Newer theories on evolution state that it happens in leaps and bounds, typically due to cataclysmic events, or mass migrations. E.G. a small population of an existing species has a mutation where it can digest some fungus, which the rest of the population cannot. Then a disaster occurs, killing most of the species food source, except that fungus. So, the only surviving members of the species are the ones who can digest that fungus. Their offspring are likely to have that same mutation, and of course, those who don't have it will die. In a couple generations, that population is comprised only of the members with that mutation.

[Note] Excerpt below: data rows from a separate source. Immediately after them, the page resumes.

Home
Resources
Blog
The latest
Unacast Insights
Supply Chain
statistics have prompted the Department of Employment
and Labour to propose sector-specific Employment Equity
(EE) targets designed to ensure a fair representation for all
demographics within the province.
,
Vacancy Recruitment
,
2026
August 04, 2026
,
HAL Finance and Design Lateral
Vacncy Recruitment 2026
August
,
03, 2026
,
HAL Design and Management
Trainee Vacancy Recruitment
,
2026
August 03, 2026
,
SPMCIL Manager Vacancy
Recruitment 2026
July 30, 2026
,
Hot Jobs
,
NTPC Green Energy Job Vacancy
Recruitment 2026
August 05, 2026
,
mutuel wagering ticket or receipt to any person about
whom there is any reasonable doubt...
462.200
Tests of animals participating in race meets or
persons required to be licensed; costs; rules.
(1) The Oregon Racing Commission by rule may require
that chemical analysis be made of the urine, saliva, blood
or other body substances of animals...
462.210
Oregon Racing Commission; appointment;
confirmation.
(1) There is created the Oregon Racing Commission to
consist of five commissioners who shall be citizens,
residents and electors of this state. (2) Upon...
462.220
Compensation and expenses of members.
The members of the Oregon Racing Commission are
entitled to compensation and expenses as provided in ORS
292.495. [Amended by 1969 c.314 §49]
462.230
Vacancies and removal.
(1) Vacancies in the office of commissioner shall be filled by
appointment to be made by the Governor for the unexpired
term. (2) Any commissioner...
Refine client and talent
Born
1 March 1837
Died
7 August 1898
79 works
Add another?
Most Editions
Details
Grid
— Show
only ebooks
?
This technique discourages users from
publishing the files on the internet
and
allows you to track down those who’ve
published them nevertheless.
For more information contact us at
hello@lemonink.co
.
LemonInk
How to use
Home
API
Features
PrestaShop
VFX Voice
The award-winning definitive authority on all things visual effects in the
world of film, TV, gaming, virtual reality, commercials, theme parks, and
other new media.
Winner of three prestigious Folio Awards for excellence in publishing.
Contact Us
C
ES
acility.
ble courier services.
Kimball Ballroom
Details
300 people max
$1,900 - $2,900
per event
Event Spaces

The older theories on evolution being slow seemed to rely on some magical genetic knowledge of what is "better". Evolution is a product of random mutation, coupled with some reason why that mutation is seperated, either by death, or migration. At that point you have a new species.
If you want more than a single little mutation, you need to wait a while. Whether you move a foot an hour or an inch every 5 minutes doesn't matter if you need to go half a mile.
Still despite that, due purely to the number of dwarfs in worldgen and the small time scale, it would be very rare to play in a world where evolution was visible.
I wouldn't say it'd be rare, domensticating animals or selective breeding could change things in term of decades or centuries, depending on creatures. Environmental changes can drive it a lot through selective pressure, though it's more likely to lead to extinction.
And that's not considering microorganisms that's got it's generations in hours or less 
While those aren't really good example of long-term evolution, it's still similar pressures and changes.
http://en.wikipedia.org/wiki/Domesticated_silver_fox
This is pretty notable, at least to me, for half century of breeding something wild into tame.
On other hand, you could come up with very different strains of crops within decades with dedicated effort and enough of variety of related plants to work with, as I believe have been done with tomatoes and corn.
Aside from breeding, which is different than natural evolution and not what I was talking about, any kind of genetic change would probably need more than a thousand years to get much past normal variation and therefore worth simulating.